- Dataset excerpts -
+++++

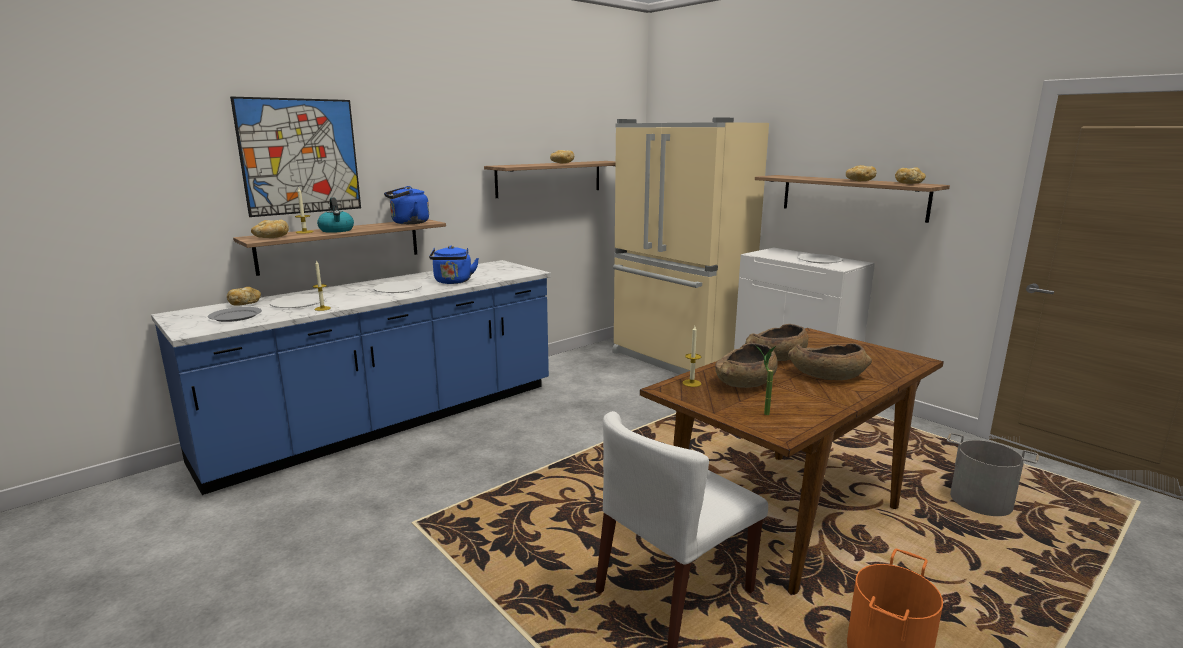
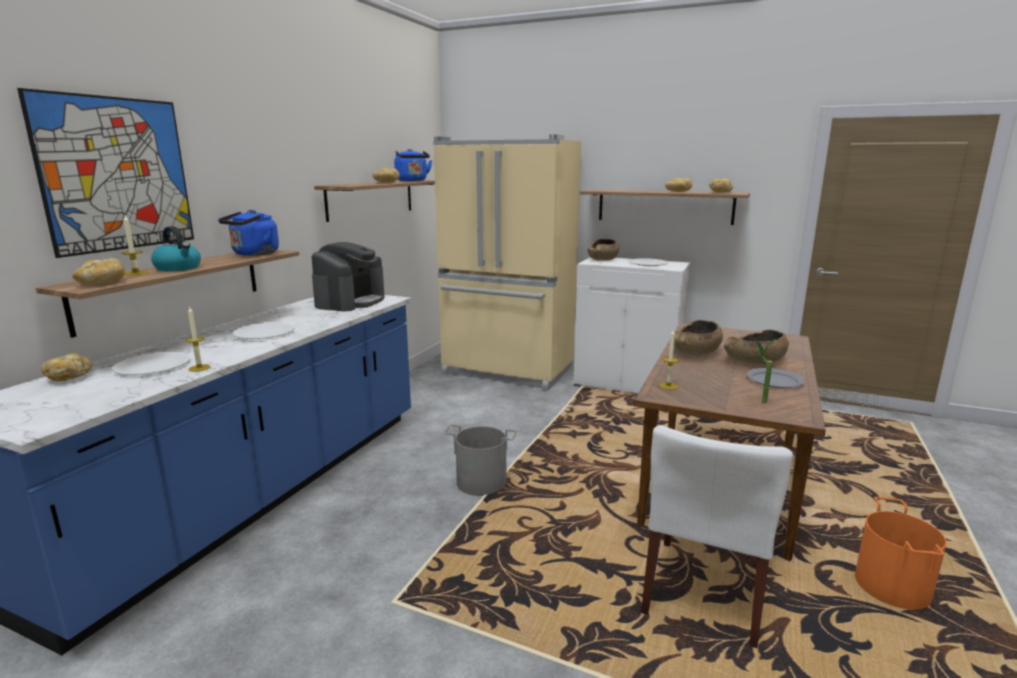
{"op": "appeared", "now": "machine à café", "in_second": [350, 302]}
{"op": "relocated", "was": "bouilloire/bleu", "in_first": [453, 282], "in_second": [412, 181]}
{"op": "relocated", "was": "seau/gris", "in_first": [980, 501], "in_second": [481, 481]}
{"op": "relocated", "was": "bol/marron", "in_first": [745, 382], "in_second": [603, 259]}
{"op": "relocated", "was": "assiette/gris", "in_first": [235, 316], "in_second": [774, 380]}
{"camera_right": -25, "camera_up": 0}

+++++

- Aim of the task -
Leave out the pictures, and write out all the remaining data above exactly.

- Answer space -
{"op": "appeared", "now": "machine à café", "in_second": [350, 302]}
{"op": "relocated", "was": "bouilloire/bleu", "in_first": [453, 282], "in_second": [412, 181]}
{"op": "relocated", "was": "seau/gris", "in_first": [980, 501], "in_second": [481, 481]}
{"op": "relocated", "was": "bol/marron", "in_first": [745, 382], "in_second": [603, 259]}
{"op": "relocated", "was": "assiette/gris", "in_first": [235, 316], "in_second": [774, 380]}
{"camera_right": -25, "camera_up": 0}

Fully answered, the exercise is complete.